(Stored data entries)
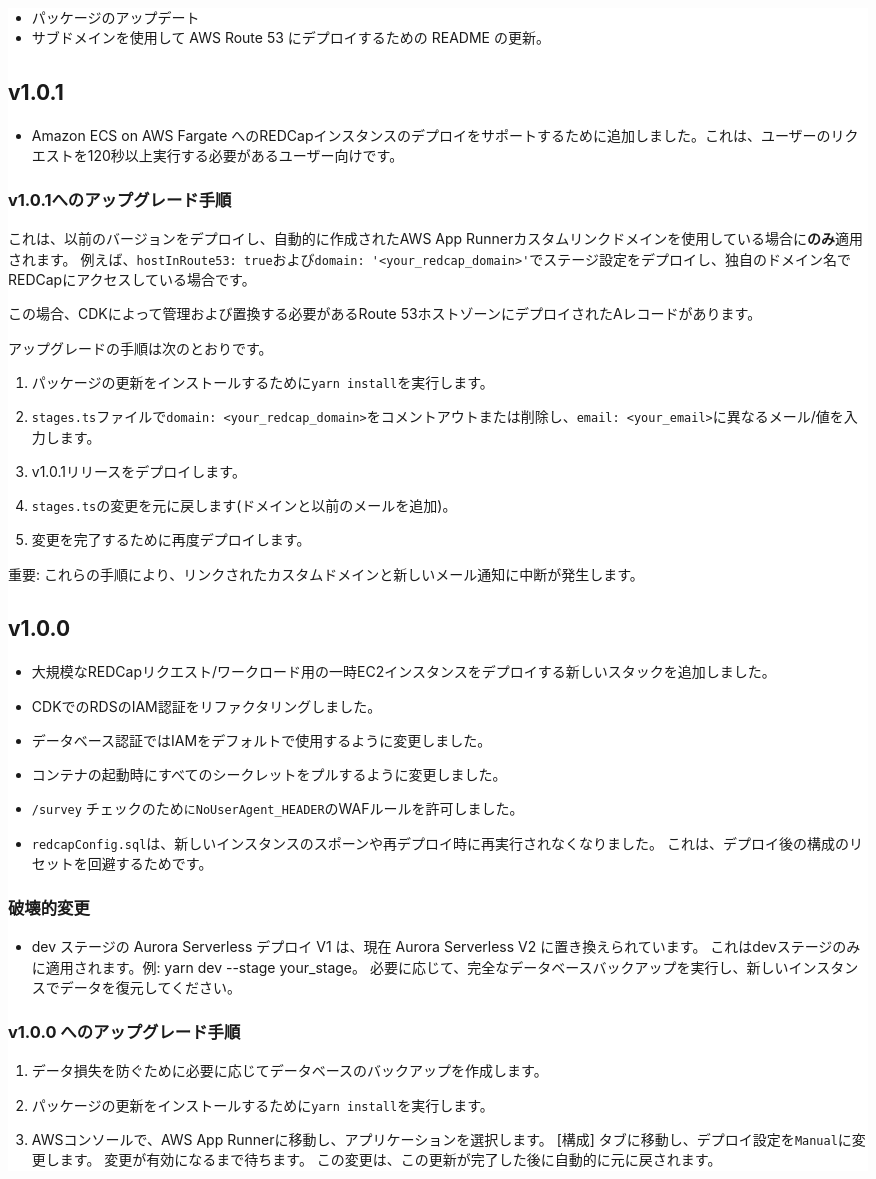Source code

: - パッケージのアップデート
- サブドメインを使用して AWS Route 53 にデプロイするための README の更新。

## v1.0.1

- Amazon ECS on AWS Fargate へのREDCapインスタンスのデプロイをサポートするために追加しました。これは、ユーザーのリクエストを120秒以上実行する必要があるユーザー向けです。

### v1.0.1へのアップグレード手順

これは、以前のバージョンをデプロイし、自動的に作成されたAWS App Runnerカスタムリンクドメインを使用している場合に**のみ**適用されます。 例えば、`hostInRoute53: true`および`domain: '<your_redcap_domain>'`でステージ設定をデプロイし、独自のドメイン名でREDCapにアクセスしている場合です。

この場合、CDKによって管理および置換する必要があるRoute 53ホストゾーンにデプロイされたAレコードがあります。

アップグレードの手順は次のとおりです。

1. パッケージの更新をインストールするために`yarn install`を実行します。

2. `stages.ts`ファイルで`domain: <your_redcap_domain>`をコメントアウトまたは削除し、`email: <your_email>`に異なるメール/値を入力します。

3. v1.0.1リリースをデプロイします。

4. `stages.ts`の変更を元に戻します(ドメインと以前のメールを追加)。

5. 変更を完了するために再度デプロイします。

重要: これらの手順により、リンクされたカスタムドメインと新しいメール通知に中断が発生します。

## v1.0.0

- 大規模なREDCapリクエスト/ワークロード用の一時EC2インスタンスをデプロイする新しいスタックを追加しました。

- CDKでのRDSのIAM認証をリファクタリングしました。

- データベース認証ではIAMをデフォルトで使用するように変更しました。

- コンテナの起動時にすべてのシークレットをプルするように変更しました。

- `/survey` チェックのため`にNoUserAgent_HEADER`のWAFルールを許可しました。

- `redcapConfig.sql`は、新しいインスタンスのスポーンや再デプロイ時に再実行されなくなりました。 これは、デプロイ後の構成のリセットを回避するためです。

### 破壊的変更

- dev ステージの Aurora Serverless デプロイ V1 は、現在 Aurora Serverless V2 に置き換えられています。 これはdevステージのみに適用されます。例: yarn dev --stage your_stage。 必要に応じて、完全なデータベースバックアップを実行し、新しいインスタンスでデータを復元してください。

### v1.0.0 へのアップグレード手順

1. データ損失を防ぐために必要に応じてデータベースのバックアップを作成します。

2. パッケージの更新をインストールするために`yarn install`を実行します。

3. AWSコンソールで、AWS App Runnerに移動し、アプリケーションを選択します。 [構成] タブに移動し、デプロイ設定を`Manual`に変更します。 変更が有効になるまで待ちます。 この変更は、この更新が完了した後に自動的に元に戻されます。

==

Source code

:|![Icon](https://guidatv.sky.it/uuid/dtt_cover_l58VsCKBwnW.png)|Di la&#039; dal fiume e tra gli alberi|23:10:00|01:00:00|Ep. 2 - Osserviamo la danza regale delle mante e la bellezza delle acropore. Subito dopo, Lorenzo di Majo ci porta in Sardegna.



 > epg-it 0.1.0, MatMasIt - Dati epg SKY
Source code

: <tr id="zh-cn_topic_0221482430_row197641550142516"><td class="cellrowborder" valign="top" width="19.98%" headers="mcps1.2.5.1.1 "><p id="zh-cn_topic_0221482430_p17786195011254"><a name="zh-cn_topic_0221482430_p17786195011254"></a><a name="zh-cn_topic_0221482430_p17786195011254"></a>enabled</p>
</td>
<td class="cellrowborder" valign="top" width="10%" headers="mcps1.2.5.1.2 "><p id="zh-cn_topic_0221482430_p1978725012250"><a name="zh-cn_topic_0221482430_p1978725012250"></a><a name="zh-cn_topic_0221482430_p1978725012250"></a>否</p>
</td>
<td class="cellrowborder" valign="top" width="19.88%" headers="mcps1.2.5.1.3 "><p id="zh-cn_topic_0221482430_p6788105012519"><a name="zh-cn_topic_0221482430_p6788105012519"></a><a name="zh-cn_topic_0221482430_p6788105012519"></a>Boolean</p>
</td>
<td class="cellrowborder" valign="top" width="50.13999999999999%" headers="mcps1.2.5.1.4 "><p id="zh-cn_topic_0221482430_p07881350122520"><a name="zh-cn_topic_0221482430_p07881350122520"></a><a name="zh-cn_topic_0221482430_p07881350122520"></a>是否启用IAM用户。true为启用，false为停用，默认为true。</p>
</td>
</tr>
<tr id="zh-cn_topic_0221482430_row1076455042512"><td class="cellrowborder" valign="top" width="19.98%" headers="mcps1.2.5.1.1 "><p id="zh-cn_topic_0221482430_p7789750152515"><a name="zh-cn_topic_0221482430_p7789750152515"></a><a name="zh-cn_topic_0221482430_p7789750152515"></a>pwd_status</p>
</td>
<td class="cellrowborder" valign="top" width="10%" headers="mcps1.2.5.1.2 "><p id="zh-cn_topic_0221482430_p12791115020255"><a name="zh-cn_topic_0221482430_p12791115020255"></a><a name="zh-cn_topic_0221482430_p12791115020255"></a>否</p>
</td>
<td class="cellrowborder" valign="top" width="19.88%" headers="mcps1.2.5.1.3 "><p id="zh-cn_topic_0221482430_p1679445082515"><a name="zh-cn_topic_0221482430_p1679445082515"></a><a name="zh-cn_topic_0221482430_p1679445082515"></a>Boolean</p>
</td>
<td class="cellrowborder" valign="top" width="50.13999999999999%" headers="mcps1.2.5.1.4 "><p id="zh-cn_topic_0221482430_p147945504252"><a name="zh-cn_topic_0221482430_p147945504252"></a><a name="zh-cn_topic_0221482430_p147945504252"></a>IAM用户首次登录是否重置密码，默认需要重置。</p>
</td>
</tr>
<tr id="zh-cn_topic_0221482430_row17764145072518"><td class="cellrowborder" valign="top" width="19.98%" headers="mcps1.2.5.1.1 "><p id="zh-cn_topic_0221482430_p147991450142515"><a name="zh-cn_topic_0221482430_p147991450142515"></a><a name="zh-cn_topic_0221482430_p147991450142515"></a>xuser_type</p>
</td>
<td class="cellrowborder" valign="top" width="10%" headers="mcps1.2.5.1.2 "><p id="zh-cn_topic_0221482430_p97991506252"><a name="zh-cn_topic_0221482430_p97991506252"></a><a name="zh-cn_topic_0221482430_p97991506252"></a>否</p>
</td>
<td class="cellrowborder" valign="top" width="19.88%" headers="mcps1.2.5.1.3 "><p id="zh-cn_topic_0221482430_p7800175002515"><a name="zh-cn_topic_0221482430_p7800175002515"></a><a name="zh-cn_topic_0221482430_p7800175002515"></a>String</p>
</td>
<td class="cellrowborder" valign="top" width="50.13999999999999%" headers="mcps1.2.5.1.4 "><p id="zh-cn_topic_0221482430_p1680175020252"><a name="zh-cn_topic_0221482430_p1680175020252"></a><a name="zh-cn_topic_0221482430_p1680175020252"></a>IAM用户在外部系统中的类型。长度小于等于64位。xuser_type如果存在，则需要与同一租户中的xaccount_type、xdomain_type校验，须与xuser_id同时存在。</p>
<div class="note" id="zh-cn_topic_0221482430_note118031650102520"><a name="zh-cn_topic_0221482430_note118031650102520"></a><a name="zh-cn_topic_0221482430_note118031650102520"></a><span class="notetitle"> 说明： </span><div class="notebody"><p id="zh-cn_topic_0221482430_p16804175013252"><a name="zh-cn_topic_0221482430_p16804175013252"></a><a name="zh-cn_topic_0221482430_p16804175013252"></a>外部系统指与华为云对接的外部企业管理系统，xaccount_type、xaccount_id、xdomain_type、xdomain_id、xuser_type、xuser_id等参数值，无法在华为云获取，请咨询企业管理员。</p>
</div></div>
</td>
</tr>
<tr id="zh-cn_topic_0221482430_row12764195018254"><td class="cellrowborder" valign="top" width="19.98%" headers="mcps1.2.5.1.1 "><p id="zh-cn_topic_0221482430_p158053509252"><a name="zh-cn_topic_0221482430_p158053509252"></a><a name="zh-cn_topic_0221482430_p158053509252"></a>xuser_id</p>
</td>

** Work instruction **
How many of the lines above include the string "install"? Answer with the number only.

** Response area **
2